3) Inviting to a group activity/ seeing if they want to see a movie/etc

Men who’ve done this know that you’ll hear “no thank you” a lot. You might even get some rude responses, like the one I gave when I laughed, sure that it had to be a joke (because no one would ask me out! Age 13.)

You have to be prepared to hear “no” a lot, and it won’t mean something is wrong with you.

Same thing goes for men, while I’m at it. No one has a batting average of 100%. It doesn’t mean failure for anyone to be rejected. It just means those stars didn’t align.

And we’ve got to get sample sizes higher than… you know. 1 or 2. And get better at the steps before the question.

My passive, awkward, and perhaps even creepy strategies didn’t exactly end up being the best!

Anyway the point I’m trying to make here is.. if you’re wanting a partner, don’t wait.

Don’t wait!

Sleeping Beauty, wake thyself up.

Or at the very least, find some middle ground in terms of actively pursuing the first two parts of the list. Identify target, get to know them, keep asking questions.

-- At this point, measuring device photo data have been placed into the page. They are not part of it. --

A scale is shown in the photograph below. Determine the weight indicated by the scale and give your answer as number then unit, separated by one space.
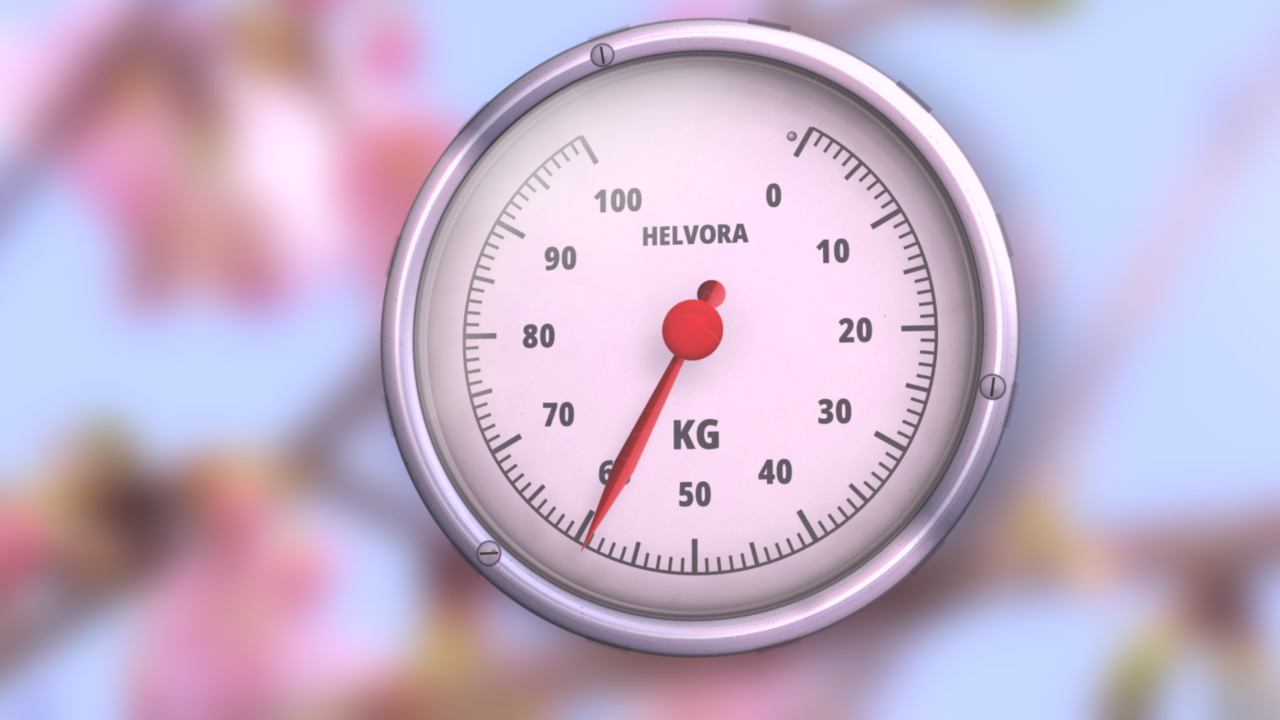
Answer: 59 kg
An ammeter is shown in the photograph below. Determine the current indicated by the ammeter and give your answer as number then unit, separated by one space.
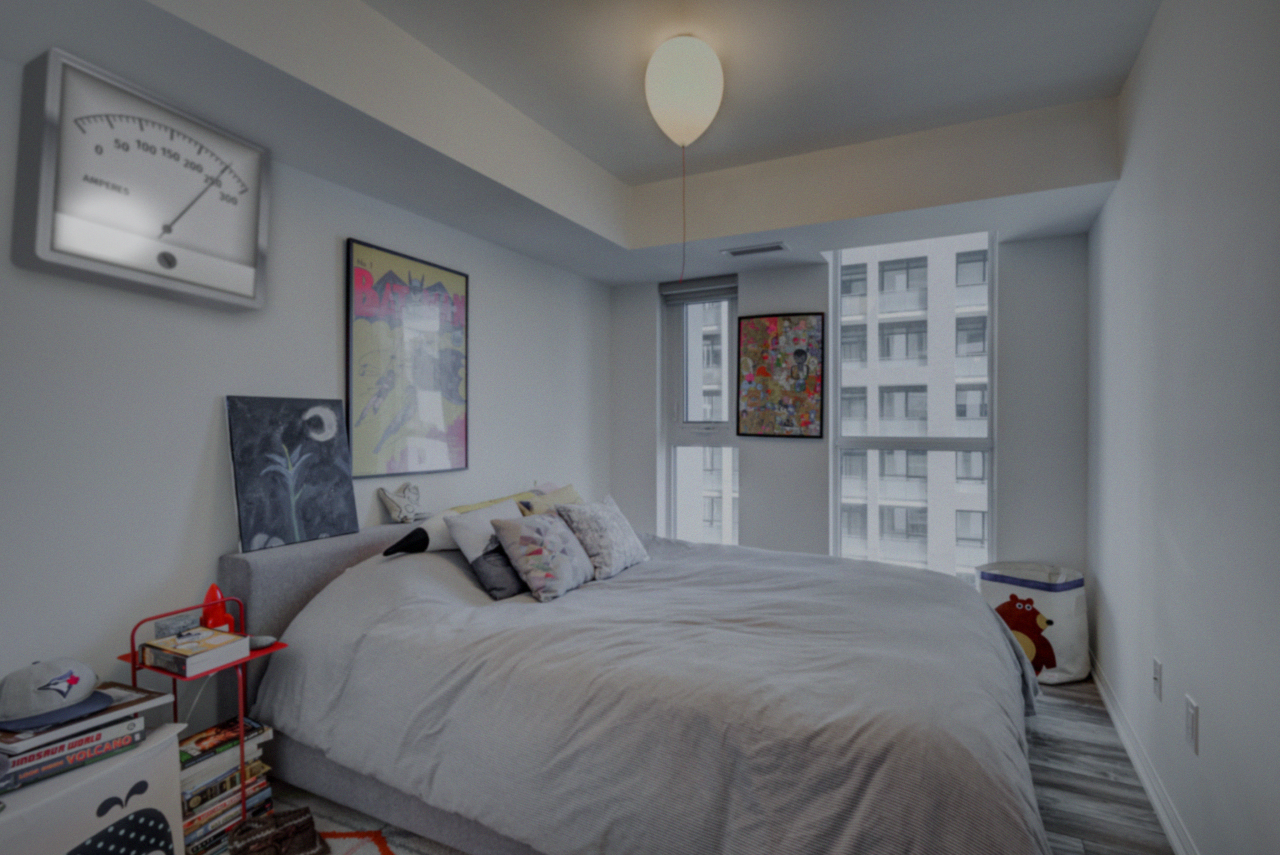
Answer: 250 A
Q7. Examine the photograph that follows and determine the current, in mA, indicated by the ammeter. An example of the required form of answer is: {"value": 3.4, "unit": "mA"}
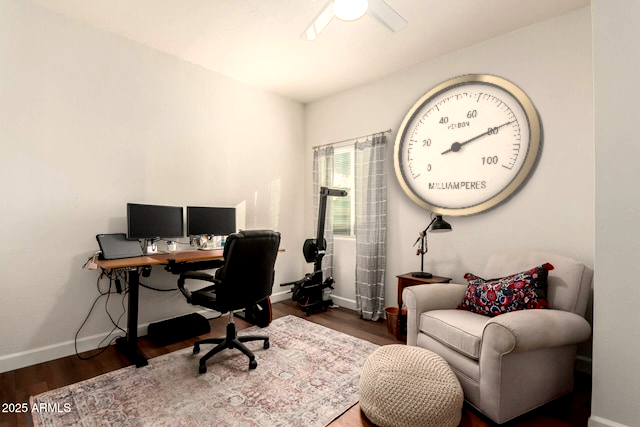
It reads {"value": 80, "unit": "mA"}
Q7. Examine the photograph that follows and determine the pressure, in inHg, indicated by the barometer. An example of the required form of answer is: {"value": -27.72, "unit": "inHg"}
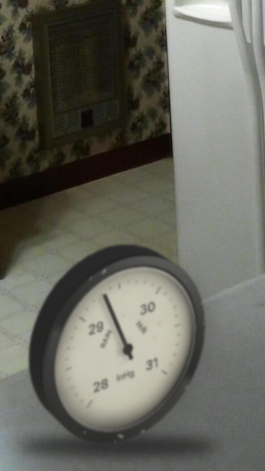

Or wait, knowing you are actively contributing to the likelihood that you will continue to only wait.

:/

I didn’t know how the “holy” things I was doing were actively hurting me. And they were actively, actively, actively hurting me.

How did I meet my husband? How did that all happen? It’s a story. But let me just say that me entering adulthood in the state I was in wasn’t good for me- specifically, regarding relationships with men, because I had very low expectations and felt desperate for any attention I received. I felt very disempowered. I felt like I had something wrong with me. I had low self esteem because of the life experiences I’d had that taught me to have low self esteem, while shifting blame for what I experienced onto needing to obey God harder. It was the only power I could find, or have hope of finding. It was the only option that came to mind. Pray more. Make myself more holy, more “different” from everyone else than I already was.

I thought that any efforts to try to be more attractive would be vain, self-centered, worldly. That any effort to be forward was “taking the role away from men that is theirs.” I thought that flirting was being a “slut.” I thought that I had to be an asexual princess in a tower, essentially, and hope that someone would find me, while I silently judged people who acted like they didn’t go to my church.

😭

The Bible verses and teachings I relied on, and the way that I applied them, along with the influence of church and family, actively harmed me. They kept me from taking responsibility for what I could have controlled– but I thought most of those things would be sinful- and then influenced me towards doing the same unhelpful things, even more.